Als der englische „A capella“-Chor „The Kings´ Singers“ am 22. Juli beim Rheingau Musik Festival im Kurhaus Wiesbaden auftrat, war sein Auftritt im Staatstheater Darmstadt sozusagen noch nicht verklungen. Da lag es nahe anzunehmen, dass die sechs jungen Männer das selbe Programm noch einmal abspulen würden. Doch diese Befürchtung des Rezensenten, es handele sich um eine bloße Wiederholung, erwies sich als unbegründet. Zwar waren Teile des Programms einschließlich der Moderation tatsächlich identisch, doch es kamen an diesem Abend genügend andere Stücke zu Gehör, um den Eindruck eines unverwechselbaren Programms zu vermitteln.

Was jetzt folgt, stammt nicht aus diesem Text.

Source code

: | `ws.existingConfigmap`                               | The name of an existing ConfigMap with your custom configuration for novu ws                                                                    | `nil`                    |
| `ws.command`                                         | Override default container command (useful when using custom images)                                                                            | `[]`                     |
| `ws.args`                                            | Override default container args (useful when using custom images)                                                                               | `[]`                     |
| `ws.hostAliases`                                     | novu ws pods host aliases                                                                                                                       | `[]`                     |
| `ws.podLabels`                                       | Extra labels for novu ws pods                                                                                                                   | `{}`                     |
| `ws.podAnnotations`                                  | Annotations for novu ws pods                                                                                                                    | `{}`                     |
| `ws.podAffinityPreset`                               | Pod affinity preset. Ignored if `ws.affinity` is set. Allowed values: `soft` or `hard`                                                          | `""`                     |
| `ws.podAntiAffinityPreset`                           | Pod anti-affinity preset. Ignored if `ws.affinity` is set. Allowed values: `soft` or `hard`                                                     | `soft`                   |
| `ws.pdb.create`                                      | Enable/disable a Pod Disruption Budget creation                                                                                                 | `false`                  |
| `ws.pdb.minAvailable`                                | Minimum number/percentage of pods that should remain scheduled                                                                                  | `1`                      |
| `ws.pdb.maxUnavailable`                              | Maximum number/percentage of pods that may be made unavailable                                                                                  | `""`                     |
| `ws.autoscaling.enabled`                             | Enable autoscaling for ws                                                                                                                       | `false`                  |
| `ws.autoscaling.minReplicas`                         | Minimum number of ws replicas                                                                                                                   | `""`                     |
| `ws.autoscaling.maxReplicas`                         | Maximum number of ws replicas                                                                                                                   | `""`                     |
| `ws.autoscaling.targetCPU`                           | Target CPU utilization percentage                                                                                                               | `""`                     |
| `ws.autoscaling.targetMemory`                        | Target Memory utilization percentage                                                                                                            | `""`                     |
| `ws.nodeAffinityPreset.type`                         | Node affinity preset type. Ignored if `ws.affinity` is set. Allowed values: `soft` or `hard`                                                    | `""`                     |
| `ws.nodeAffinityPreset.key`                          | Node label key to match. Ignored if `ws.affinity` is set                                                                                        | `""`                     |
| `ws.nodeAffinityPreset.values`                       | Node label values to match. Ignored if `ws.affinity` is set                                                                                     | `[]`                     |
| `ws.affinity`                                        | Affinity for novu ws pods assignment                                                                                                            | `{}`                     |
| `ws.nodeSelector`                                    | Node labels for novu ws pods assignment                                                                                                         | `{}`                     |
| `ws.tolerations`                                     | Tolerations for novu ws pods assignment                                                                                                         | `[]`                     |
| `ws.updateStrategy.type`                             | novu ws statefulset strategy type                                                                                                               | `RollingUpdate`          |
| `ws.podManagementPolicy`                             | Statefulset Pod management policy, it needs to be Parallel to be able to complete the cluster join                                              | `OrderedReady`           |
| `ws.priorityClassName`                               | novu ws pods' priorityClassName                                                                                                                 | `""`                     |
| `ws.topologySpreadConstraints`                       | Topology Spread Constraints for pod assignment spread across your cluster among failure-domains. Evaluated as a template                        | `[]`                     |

Dennoch können wir für die identischen Programmteile auf unsere Rezension des Darmstädter Konzerts verweisen. Dazu gehören der Beginn mit dem Gebet von Henry VI., die Jubiläumskomposition „Quintessentially“, das Straßenlied „Poor Roger“ sowie Nick Muhlys Komposition „To stand in this House“. Damit war es denn aber auch schon genug der Überschneidungen. Den größeren Teil dieses Abends prägten andere Lieder, darunter erstaunlich viele deutsche Volkslieder – eine stille Abbitte für den bevorstehenden Brexit??
Da hörte man dann das gute alte „Innsbruck, ich muss dich lassen“ in einer völlig neuen, musikalisch anspruchsvollen und sogar humorvollen Version. Dann erklang eine Hymne auf den Weingenuss von Hans Leo Haßler von Roseneck aus dem späten 16. Jahrhundert, bei dem die sechs Sänger jede Strophe mit einem sich jedes Mal verstärkenden „Prooooost!“ beendeten. Bei der letzten Strophe waren Einschränkungen der Standsicherheit zu verzeichnen. Nach dem Zwischenspiel der religiösen Hymne „The seasons of his mercies“ von Richard Rodney Bennet – ebenfalls aus dem späten 16. Jahrhundert – kamen wieder zwei deutsche Lieder. Max Regers „Morgengesang“ nach Johannes Zwecks Text aus dem 15. Jahrhundert spiegelt die damalige Zeit mit einer introvertierten Homophonie und zeigt den Übergang von der ernsten Kirchenmusik der mittelalterlichen Klöster zur erwachenden Volksmusik. Dagegen zeigt Johannes Brahms´ „Abendständchen“ nach einem Text des 18. Jahrhunderts, wie sich die Mehrstimmigkeit in den dazwischen liegenden drei Jahrhunderten entwickelt hat. Obwohl beide Komponisten im späten 19. und frühen 20. Jahrhundert lebten, spiegelten sie in diesen beiden Stücken in gewissem Sinne den musikalsichen Stand der jeweiligen Epoche wider.
Nach einem Ausflug zu einem japanischen Komponisten, der vier Haikus in Anlehnung an den Jazz der 50er und 60er Jahre vertont hat, kam noch einmal das deutsche Volkslied zu seinem Recht. Nach dem traditionell, fast homophon gesungenen „Es dunkelt schon in der Heide“ zogen die sechs Sänger mit „Auf einem Baum ein Kuckuck saß“ alle humoristischen Register des Gesangs – bis hin zu eine „Kuk-Kuk“Variante im Stil des Beginns von Beethovens „Fünfter“.
Nach „Poor Roger “ und dem Muhly-Song – bereits bekannt aus dem Darmstädter Konzert – öffneten die „Kings´ Singers“ die „Zuckertüte“, wie sie es selbst nennen. Nun gab es leichte Kost, gerne interpretiert in verrückter Manier. Dazu gehörte neben „Blackbird“ von den Beatles der gute alte Seelenwärmer „Green Sleaves“, dem die sechs Sänger auf gekonnte Weise neues Leben einhauchten, und nach dem Song „It´s a new World“ schmetterten sie die Ouvertüre zum „Barbier von Sevilla“ auf ganz unernste und dennoch mit all den Instrumenten-Imitationen naturalistische Weise.
Das hätte schon gereicht, um das Publikum zu begeistern. Doch das applaudierte derart stark und ausdauernd, dass die jungen Männer noch zwei Zugaben sangen: das afrikanische Lied „Kelele“ von Angélique Kidjo (arr. Toby Young) sowie „That Lonesome Road“ von James Taylor.